Identity schema. Which predicates can be superseded, how they alias, and how fast they decay is per-tenant. The default PERSONAL_LIFE_SCHEMA matches prior behavior. CARE_TRACKING_SCHEMA adds on_medication, dose, has_diagnosis, appointment_on as single-valued. RESEARCH_NOTES_SCHEMA keeps claims multi-valued and zero-decay. Pass via Memory(..., schema=CARE_TRACKING_SCHEMA). The schema hash is persisted per DB; opening with a different schema logs a warning but is not blocked.

Hypothetical and reported speech. Conditional / hedged inputs ("If I get the offer, I'll move to London", "maybe I'll quit next year") are flagged hypothetical=True in metadata, stored at lower confidence, and do not supersede factual memories. Reported speech ("My wife said we should move to Tokyo") is attributed: the parsed speaker becomes the fact's subject and source_speaker is recorded in metadata — the fact never overwrites the user's own. Both kinds remain retrievable at reduced retrieval weight. Disable via Config(hypothetical_detection=False) for trusted-input pipelines.

No cloud, no telemetry. Data never leaves the process. Backups are your responsibility.



API Reference

Core API
m = Memory(user_id="alice", org_id="acme", data_dir="~/.lore-memory")

m.store(text, scope="private")             # Store from natural language
m.query(query, limit=10)                   # 7-channel retrieval
m.forget(memory_id=...)                    # Soft-delete by ID
m.forget(subject="alice", hard=True)       # GDPR-style hard erase + VACUUM
m.forget_all(hard=True)                    # Remove entire user DB file
m.export_all()                             # Every row (incl. deleted) as dicts
m.export_to_jsonl("alice.jsonl")           # Portable audit dump
m.close()                                  # Persist and close

# Retrieval results that flowed through the injection classifier:
for r in m.query("who am I?"):
    r.is_suspicious          # True if write-time classifier flagged it
    r.to_llm_context()       # wraps suspicious results in untrusted delimiters

# Single-answer query with a margin-based certainty signal:
r = m.query_one("where do I live?")
if r.needs_clarification:
    ask_user(r.alternatives)   # top-1 is within 15% of top-2
else:
    use(r.answer.text)         # certainty: fraction top-1 leads top-2
Advanced API
m.store_triple("alice", "works_at", "Google", confidence=0.9)
m.profile()                            # All facts by predicate
m.profile_compact(max_tokens=200)      # Token-budgeted LLM context
m.feedback(memory_id, helpful=True)    # Drive adaptive learning
m.consolidate()                        # Decay + replay + archive
m.stats()                              # Memory counts by scope
Context manager
with Memory(user_id="alice") as m:
    m.store("I live in Amsterdam")
    results = m.query("where do I live?")
Custom embeddings
from sentence_transformers import SentenceTransformer
model = SentenceTransformer("all-MiniLM-L6-v2")

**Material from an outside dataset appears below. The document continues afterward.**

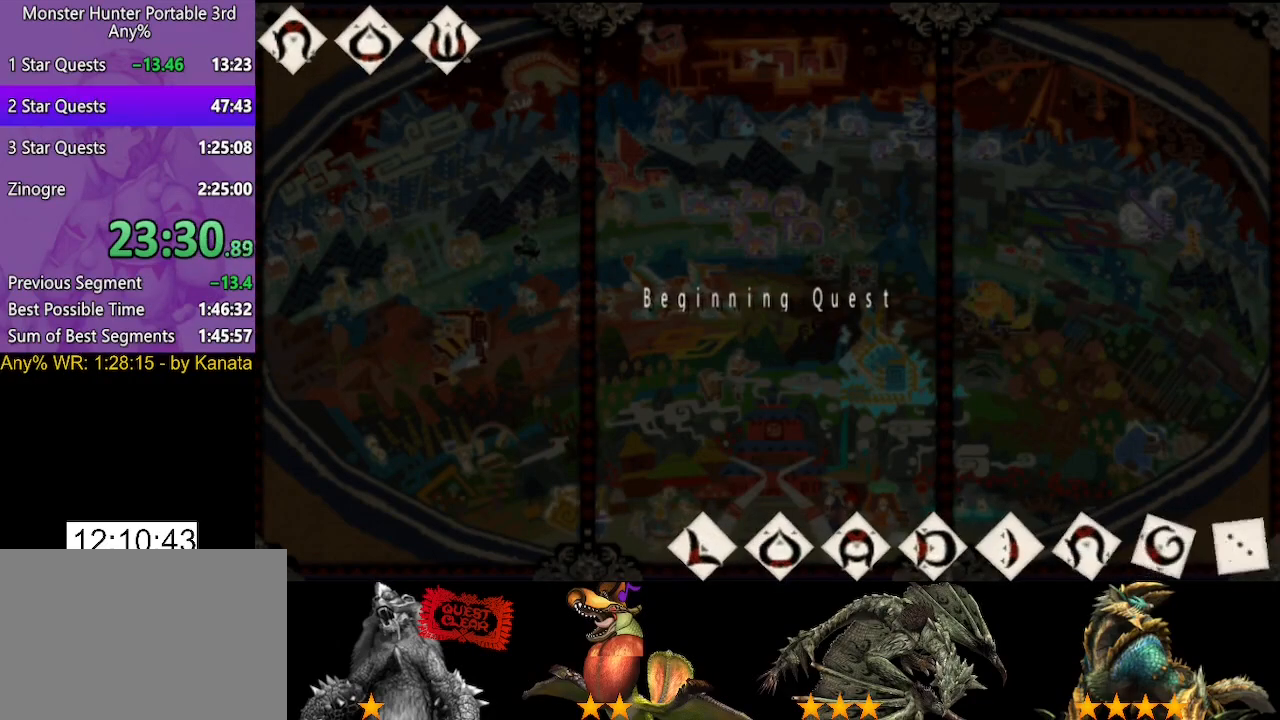
{"buttons": [], "left_stick": "up", "right_stick": "center", "events": []}
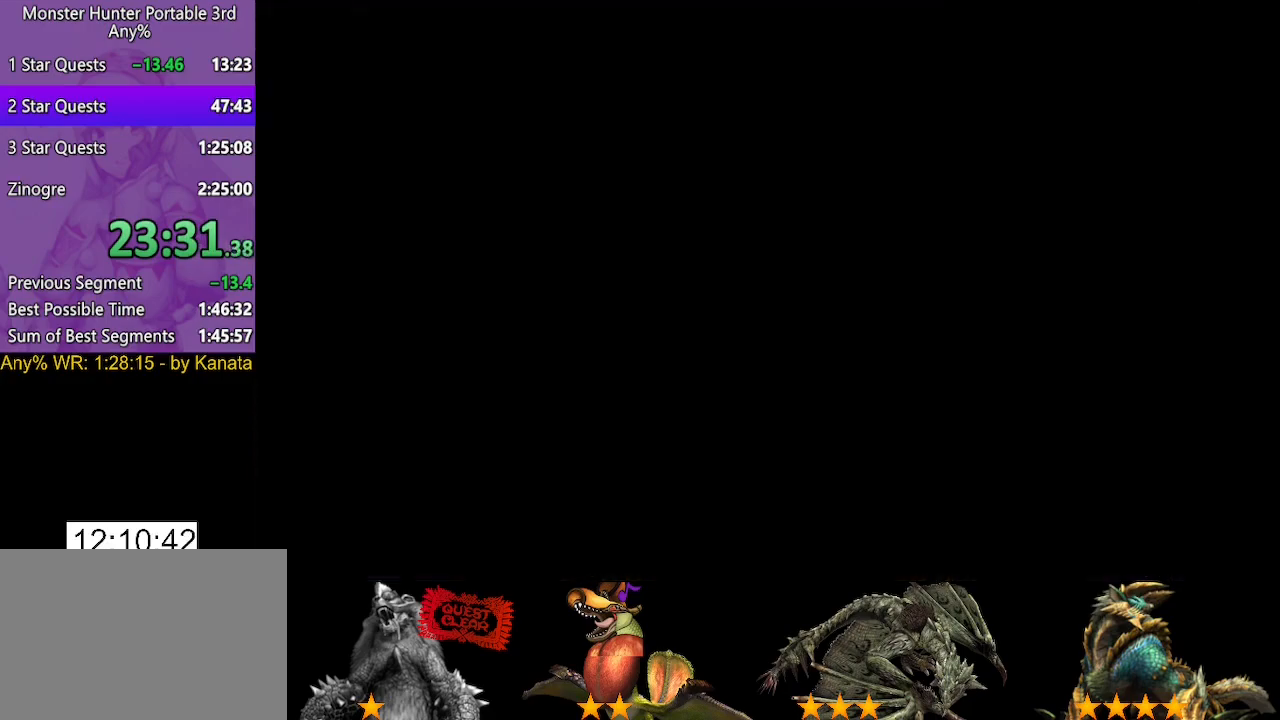
{"buttons": [], "left_stick": "up", "right_stick": "center", "events": [[267, "right_stick", "left"], [433, "right_stick", "center"]]}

m = Memory(user_id="alice", embedding_dims=384, embed_fn=model.encode)
Multi-user isolation
alice = Memory(user_id="alice")
bob   = Memory(user_id="bob")

alice.store("I work at Google")
bob.query("where does alice work?")  #> [] — fully isolated

Shared org memories:

alice = Memory(user_id="alice", org_id="acme")
alice.store("Our mission is to democratize AI", scope="shared")

bob = Memory(user_id="bob", org_id="acme")
bob.query("what is our mission?")  #> Returns shared memory
CLI
lore store "I work at Google"
lore query "where do I work?"
lore list
lore stats
lore forget --id <id>
lore serve --port 8420     # REST API
lore mcp                   # MCP server
REST API
pip install loremem-ai[api]
lore serve --port 8420

# Store
curl -X POST localhost:8420/memory \
  -H "Content-Type: application/json" \
  -d '{"user_id":"alice","text":"I prefer dark mode"}'

# Query
curl "localhost:8420/memory?user_id=alice&query=preferences"
Docker
docker build -t loremem -f docker/Dockerfile .
docker run -p 8420:8000 -v lore_data:/data loremem


Contributing

Contributions welcome. See CONTRIBUTING.md.

git clone https://github.com/loreMemory/loreMemory.git && cd loreMemory
pip install -e ".[dev]" && pytest tests/ -v

Security  ·  Changelog  ·  License

MIT — free for personal and commercial use.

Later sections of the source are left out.